The proposed legislation would:
• require conventional cages (currently used by more than 90 percent of the egg industry) to be replaced, through an ample phase-in period, with new, enriched housing systems that provide each hen nearly double the amount of space they’re currently allotted. Egg producers will invest an additional $4 billion over the next decade and a half to effect this industry-wide make-over;
• require that all egg-laying hens be provided, through the new enriched housing system, with environments that will allow hens to express natural behaviors, such as perches, nesting boxes, and scratching areas;
• mandate labeling on all egg cartons nationwide to inform consumers of the method used to produce the eggs, such as “eggs from caged hens,” “eggs from hens in enriched cages,” “eggs from cage-free hens,” and “eggs from free-range hens”;
• prohibit feed- or water-withholding molting to extend the laying cycle, a practice already prohibited by the United Egg Producers Certified program adhered to by a majority of egg farmers;
• require standards approved by the American Veterinary Medical Association for euthanasia for egg laying hens;
• prohibit excessive ammonia levels in henhouses;
• prohibit the sale of eggs and egg products nationwide that don’t meet these requirements.

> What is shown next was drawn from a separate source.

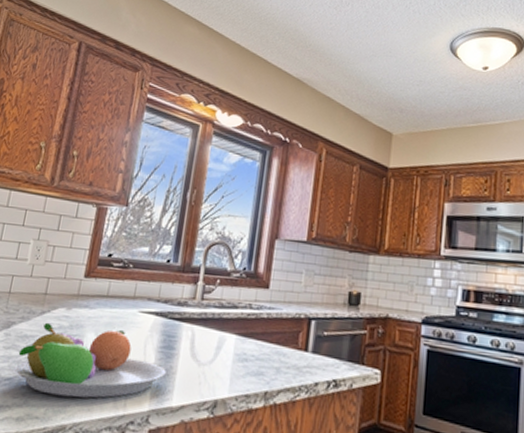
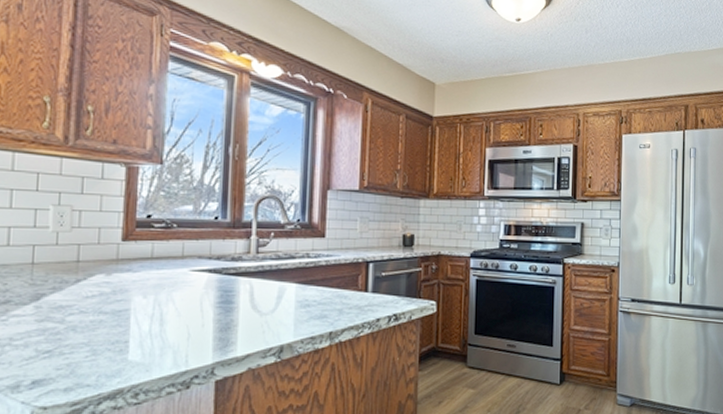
fruit bowl: present [14,322,166,398] -> none [52,290,227,362]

“Passing this bill would be an historic improvement for hundreds of millions of animals per year,” said Wayne Pacelle, president and CEO of The Humane Society of the United States. “It is always our greatest hope to find common ground and to forge solutions, even with traditional adversaries. We are excited about a new and better pathway forward, and hope the Congress seizes the opportunity to embrace this sort of collaboration and mutual understanding. We extend our thanks to the producers within the industry for agreeing to make the needed investments to upgrade their housing and to improve animal welfare in a meaningful way.”
If the UEP and HSUS supported legislation does pass, egg producers will have between 15-18 years to phase in the new cage requirements. Currently the majority of the animals are allotted 67 square inches while the new standard would set a minimum of 122-144 square inches.